[GOAL OF THE EXERCISE] Scan the records below. List lines holding "which".

Extracted page text data
--*--

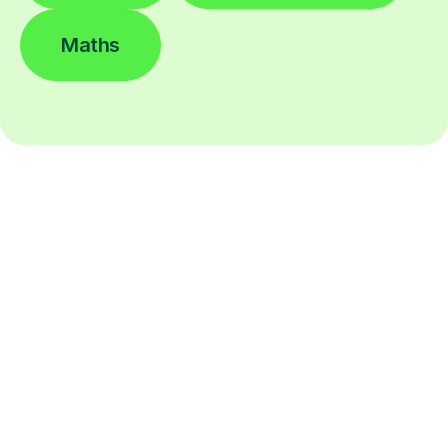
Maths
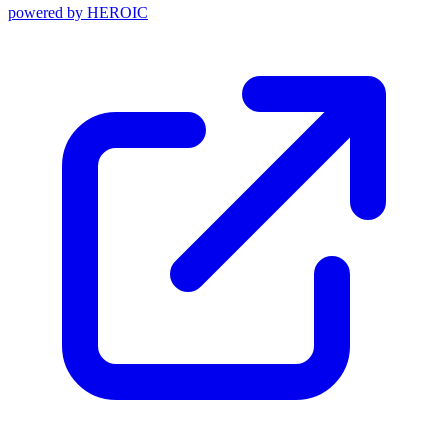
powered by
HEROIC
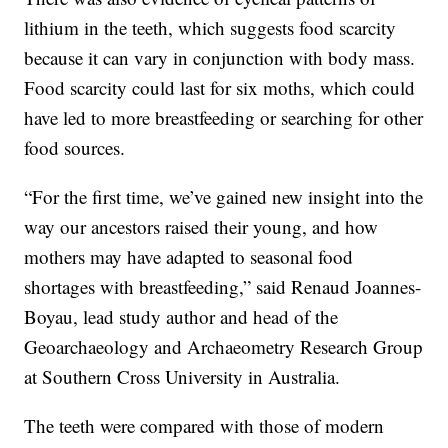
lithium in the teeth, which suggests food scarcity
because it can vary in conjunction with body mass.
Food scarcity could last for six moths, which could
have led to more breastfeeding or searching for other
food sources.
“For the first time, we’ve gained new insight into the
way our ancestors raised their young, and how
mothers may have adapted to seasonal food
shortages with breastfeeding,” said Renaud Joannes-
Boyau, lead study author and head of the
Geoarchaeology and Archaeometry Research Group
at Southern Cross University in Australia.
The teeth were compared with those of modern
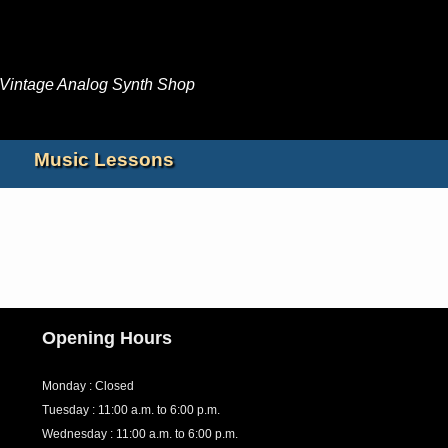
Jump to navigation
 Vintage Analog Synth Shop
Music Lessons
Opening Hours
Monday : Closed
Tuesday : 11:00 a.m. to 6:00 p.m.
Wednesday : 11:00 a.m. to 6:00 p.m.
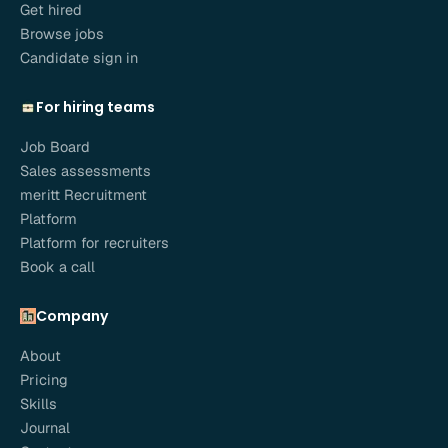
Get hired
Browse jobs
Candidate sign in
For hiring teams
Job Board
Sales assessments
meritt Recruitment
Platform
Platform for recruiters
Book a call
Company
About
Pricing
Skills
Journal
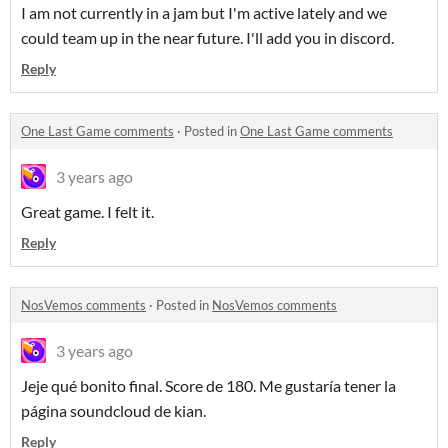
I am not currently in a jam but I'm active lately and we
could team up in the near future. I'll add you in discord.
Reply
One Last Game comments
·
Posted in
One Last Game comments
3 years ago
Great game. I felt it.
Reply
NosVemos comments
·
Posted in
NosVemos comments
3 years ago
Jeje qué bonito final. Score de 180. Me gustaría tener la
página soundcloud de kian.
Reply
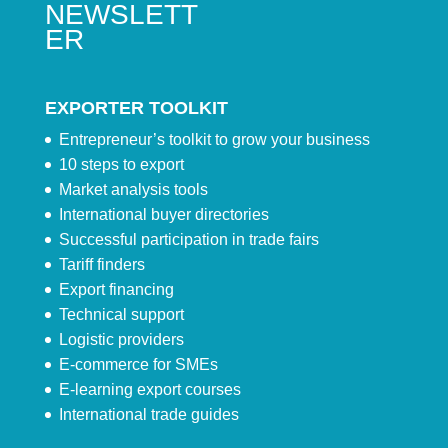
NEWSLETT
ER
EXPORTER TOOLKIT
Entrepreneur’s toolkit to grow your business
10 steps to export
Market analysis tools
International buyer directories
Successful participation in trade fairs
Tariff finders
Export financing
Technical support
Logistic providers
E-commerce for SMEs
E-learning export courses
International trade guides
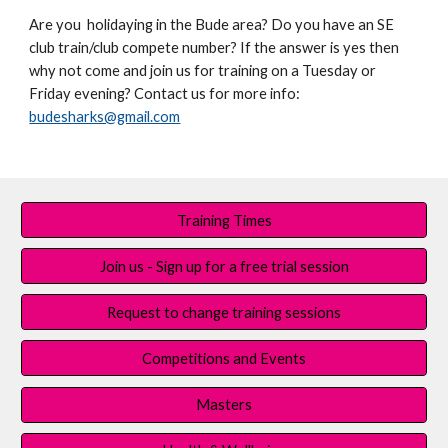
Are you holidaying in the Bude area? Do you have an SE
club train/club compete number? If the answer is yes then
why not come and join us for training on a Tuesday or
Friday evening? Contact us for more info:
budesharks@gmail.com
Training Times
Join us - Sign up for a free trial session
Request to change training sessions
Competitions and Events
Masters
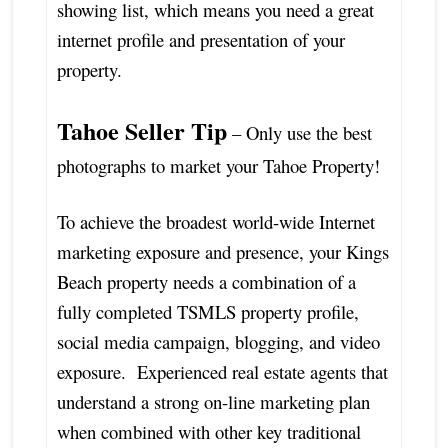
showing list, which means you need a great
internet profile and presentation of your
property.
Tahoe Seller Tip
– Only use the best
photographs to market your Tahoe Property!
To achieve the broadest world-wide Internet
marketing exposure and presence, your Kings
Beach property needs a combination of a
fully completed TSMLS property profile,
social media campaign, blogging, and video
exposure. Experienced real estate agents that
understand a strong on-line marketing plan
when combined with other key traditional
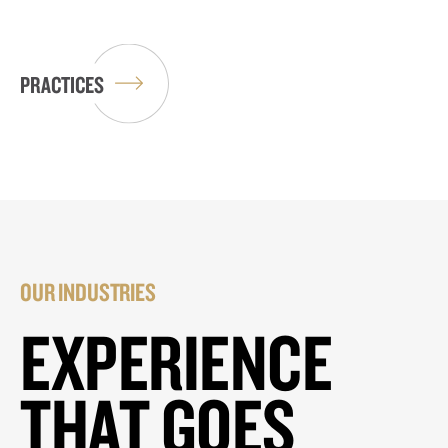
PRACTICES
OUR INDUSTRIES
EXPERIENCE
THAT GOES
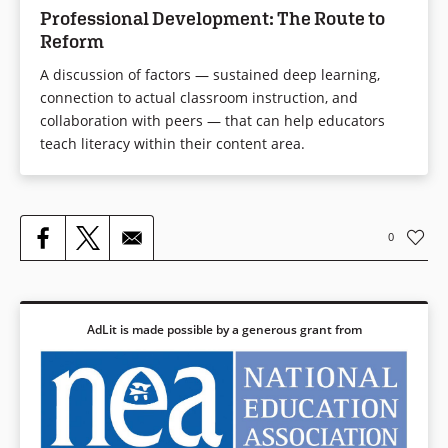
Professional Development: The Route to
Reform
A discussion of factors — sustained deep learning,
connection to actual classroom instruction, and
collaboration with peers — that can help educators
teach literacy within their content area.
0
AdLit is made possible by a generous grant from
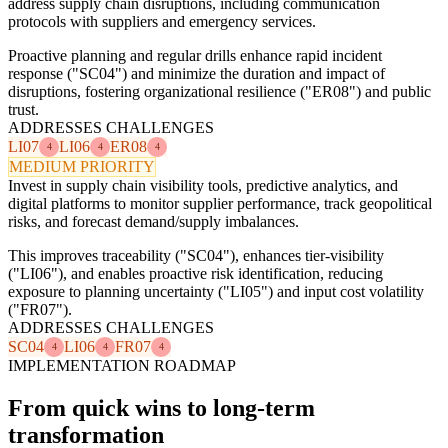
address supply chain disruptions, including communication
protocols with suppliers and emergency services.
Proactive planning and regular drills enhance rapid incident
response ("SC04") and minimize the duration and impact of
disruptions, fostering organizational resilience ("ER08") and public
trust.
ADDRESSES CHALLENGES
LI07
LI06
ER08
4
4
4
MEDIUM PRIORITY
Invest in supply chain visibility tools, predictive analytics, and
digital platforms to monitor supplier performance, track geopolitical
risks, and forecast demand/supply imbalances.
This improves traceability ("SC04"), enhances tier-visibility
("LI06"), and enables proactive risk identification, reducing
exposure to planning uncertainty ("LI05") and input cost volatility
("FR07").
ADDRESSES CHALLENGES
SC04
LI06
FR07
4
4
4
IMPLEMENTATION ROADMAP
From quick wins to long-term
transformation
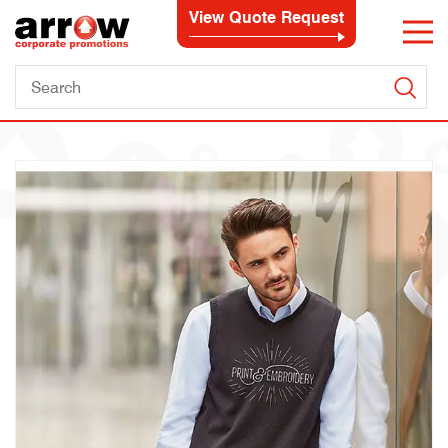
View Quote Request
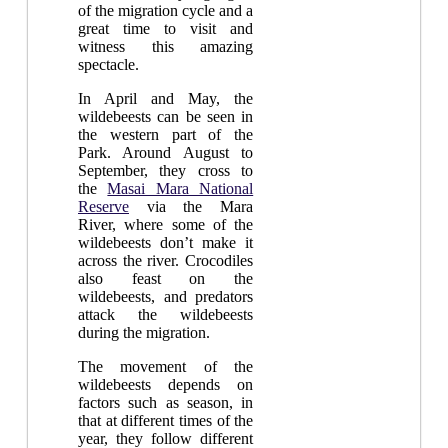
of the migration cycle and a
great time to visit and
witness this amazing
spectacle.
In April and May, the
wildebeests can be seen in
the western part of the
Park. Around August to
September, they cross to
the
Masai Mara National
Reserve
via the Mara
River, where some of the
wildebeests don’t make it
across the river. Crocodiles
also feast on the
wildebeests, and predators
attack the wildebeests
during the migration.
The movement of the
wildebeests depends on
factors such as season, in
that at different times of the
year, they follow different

--*--

[EXERCISE OUTPUT]
lithium in the teeth, which suggests food scarcity
Food scarcity could last for six moths, which could
showing list, which means you need a great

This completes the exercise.